Directive 1
Reproduce, without any change, the part of the article on the Super Puma ban that opens with the words containing "It added it" and closes with "withdrawn from service.".

— Start Text segment —

Super Puma copter ban lifted months after Norway crash

The European Aviation Safety Agency (EASA) on Friday said it had lifted a temporary flight ban imposed in June on Airbus' Super Puma helicopters.

Super Puma copter ban lifted months after Norway crash
A Super Puma helicopter. Photo: European Aviation Safety Agency
The agency handed down the ban after an April crash of one of the copters off the coast of Norway which killed all 13 people on board following what Norwegian investigators found to be a technical failure.
   
EASA said on its website that in lifting the temporary flight suspension imposed on June 2 it had laid down “very stringent protective measures which enable the decision to allow these type of helicopters to return to flight.”
   
The agency said those measures included eliminating gearbox specification of a type used by the downed copter with another configuration that “has a demonstrated reliable service life.”
   
It added it had been closely monitoring Airbus analysis and tests and that “all main gearboxes that have suffered from unusual events will be withdrawn from service.

— End Text segment —
— Start Records supplied —

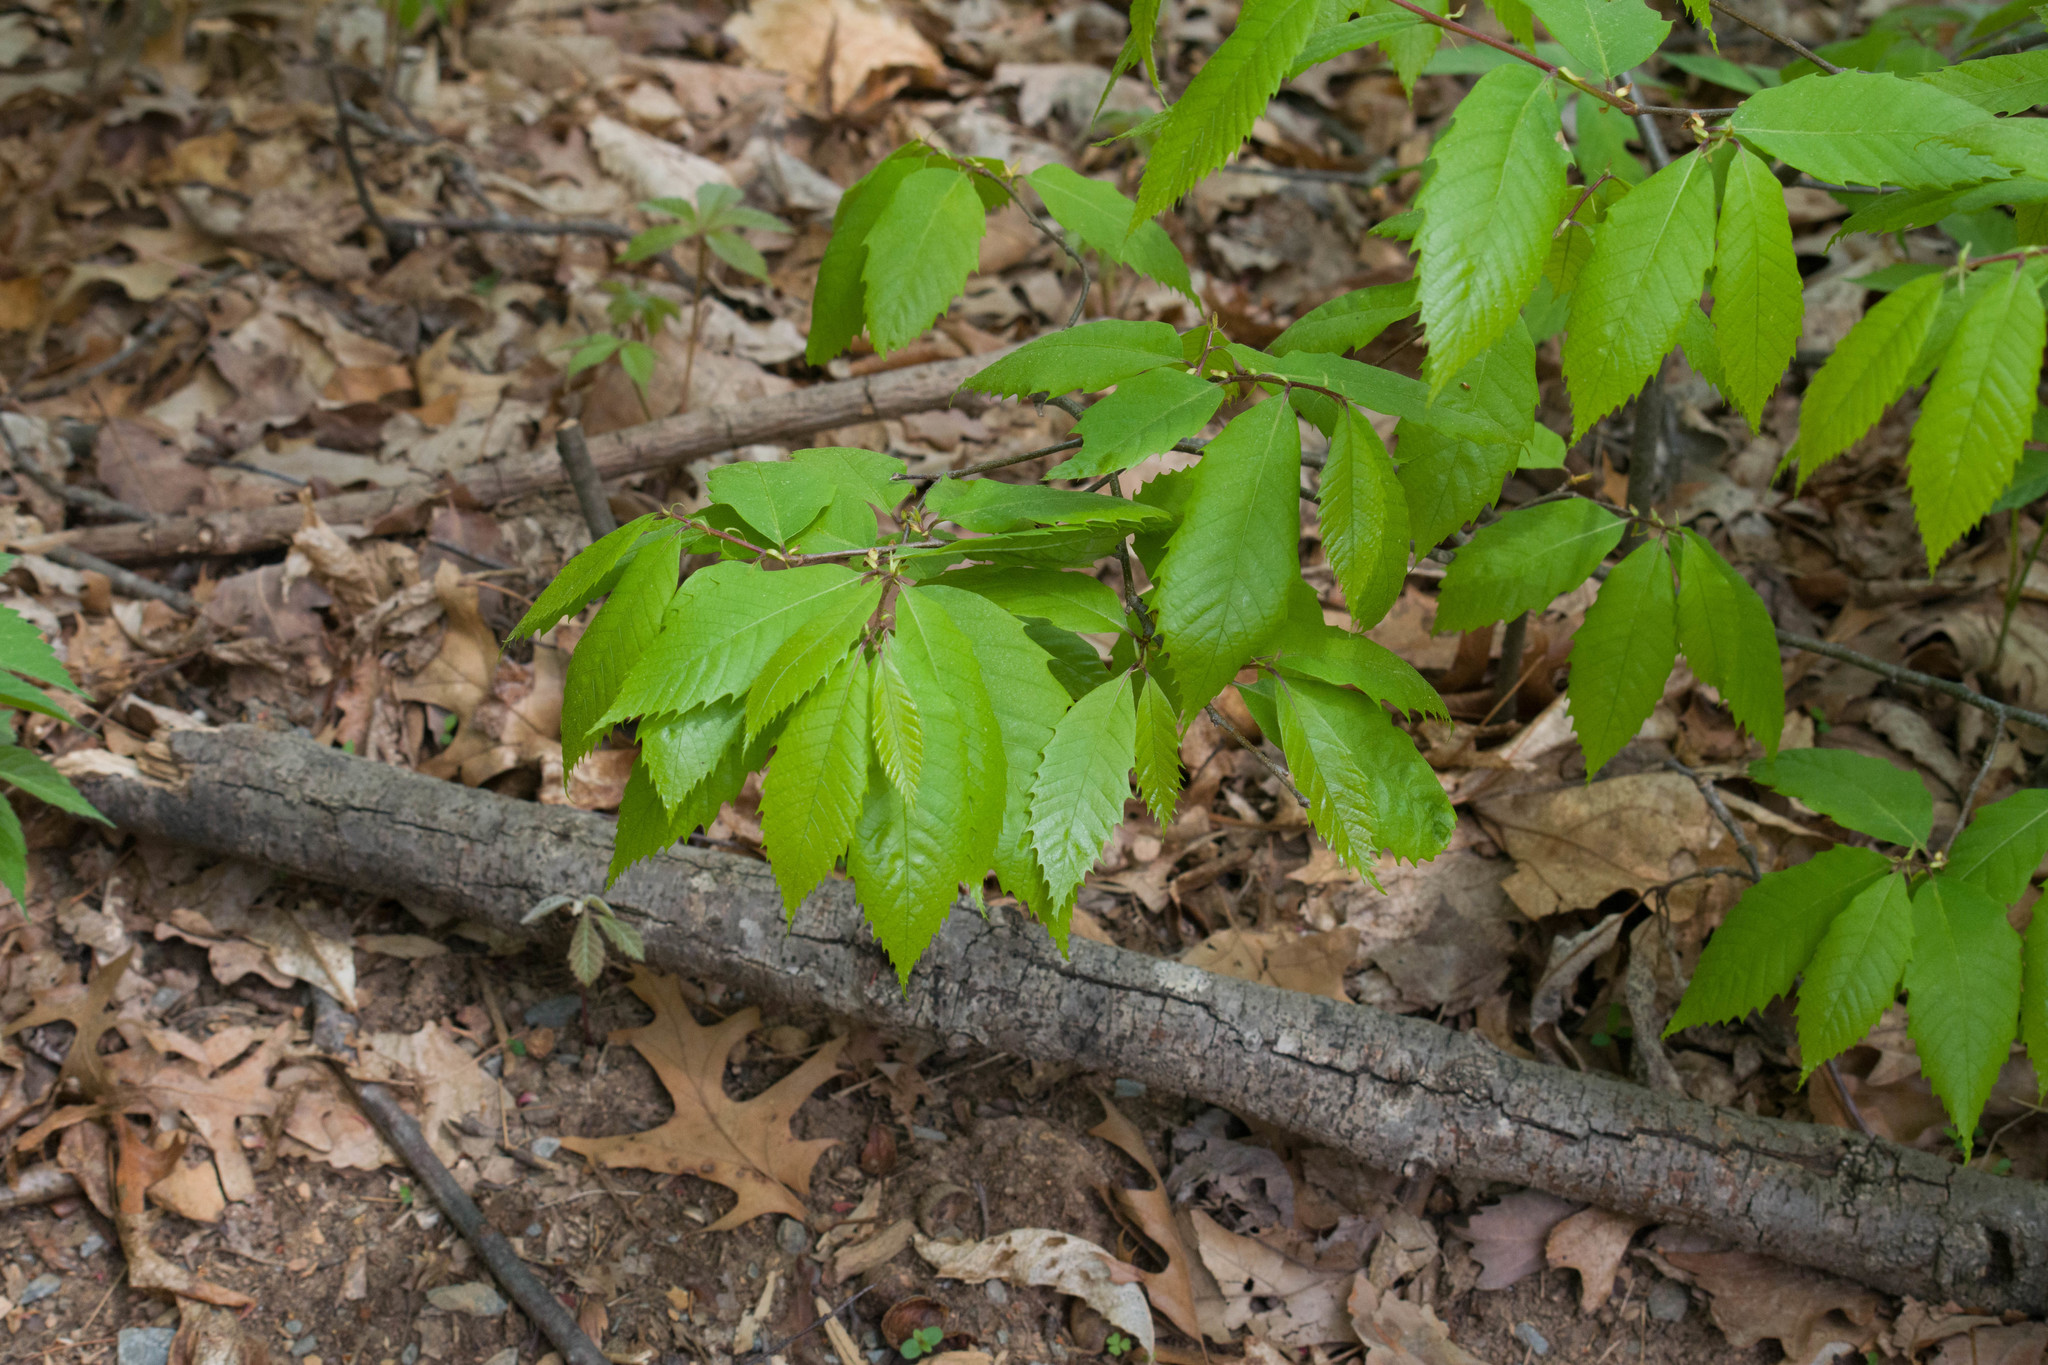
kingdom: Plantae
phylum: Tracheophyta
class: Magnoliopsida
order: Fagales
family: Fagaceae
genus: Castanea
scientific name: Castanea dentata
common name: American chestnut
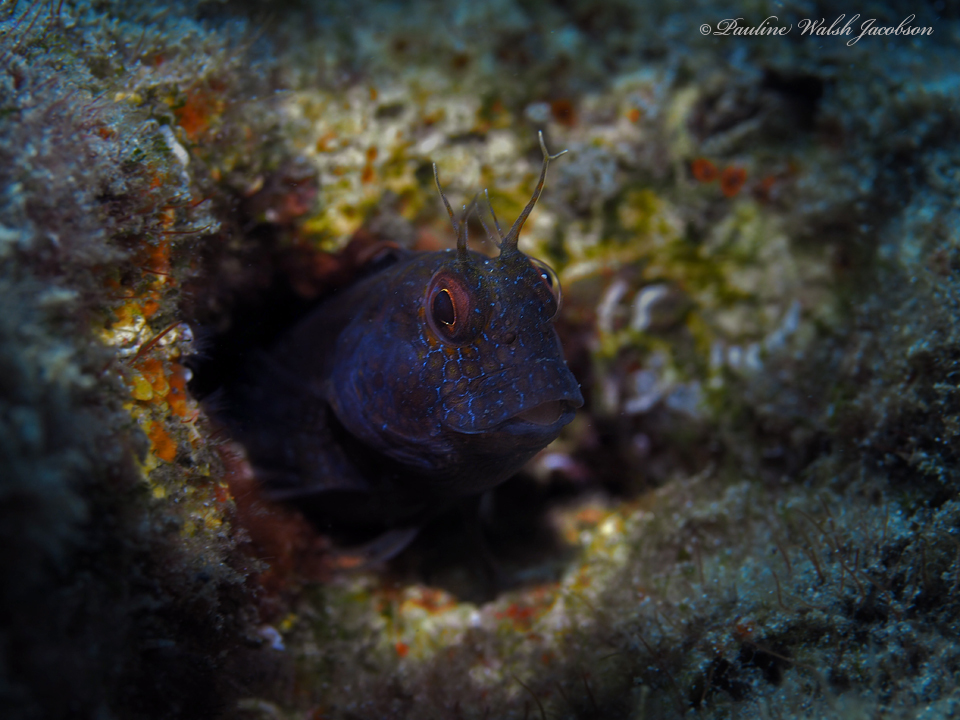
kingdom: Animalia
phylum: Chordata
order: Perciformes
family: Blenniidae
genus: Parablennius
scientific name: Parablennius marmoreus
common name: Seaweed blenny
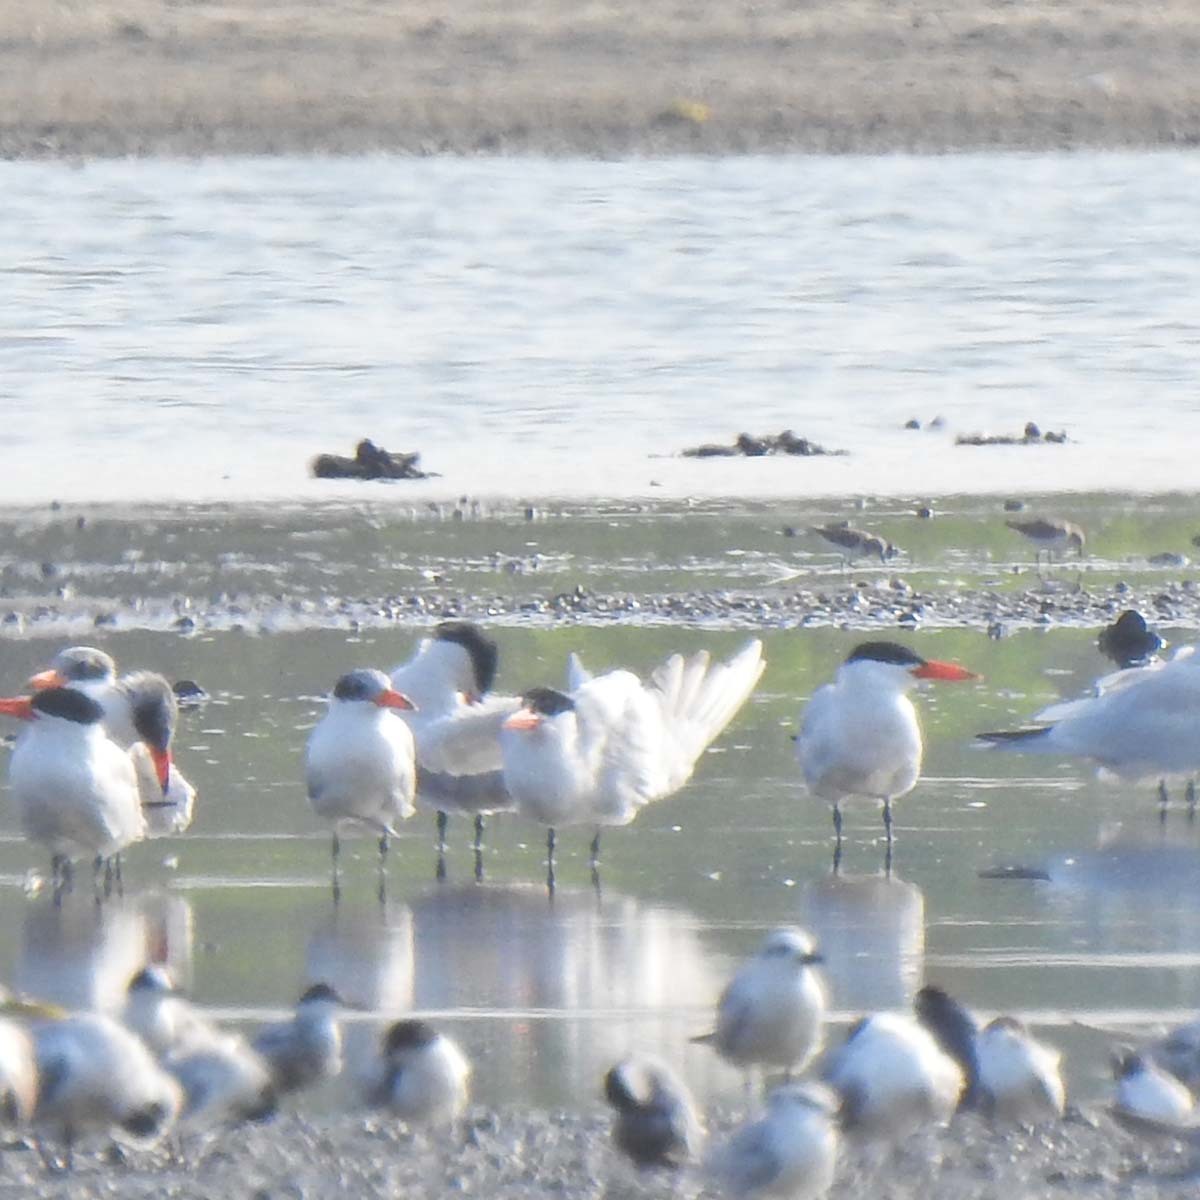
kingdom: Animalia
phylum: Chordata
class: Aves
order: Charadriiformes
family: Laridae
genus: Hydroprogne
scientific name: Hydroprogne caspia
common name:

— End Records supplied —

Directive 2
Update the part of the records that opens with the line containing "phylum: Tracheophyta" and closes with the final line of the records by replacing "common name" with "vernacular name" and leaving everything else unchanged. Give only those lines, and leave the pictures out.

Answer 1
It added it had been closely monitoring Airbus analysis and tests and that “all main gearboxes that have suffered from unusual events will be withdrawn from service.

Answer 2
phylum: Tracheophyta
class: Magnoliopsida
order: Fagales
family: Fagaceae
genus: Castanea
scientific name: Castanea dentata
vernacular name: American chestnut
kingdom: Animalia
phylum: Chordata
order: Perciformes
family: Blenniidae
genus: Parablennius
scientific name: Parablennius marmoreus
vernacular name: Seaweed blenny
kingdom: Animalia
phylum: Chordata
class: Aves
order: Charadriiformes
family: Laridae
genus: Hydroprogne
scientific name: Hydroprogne caspia
vernacular name:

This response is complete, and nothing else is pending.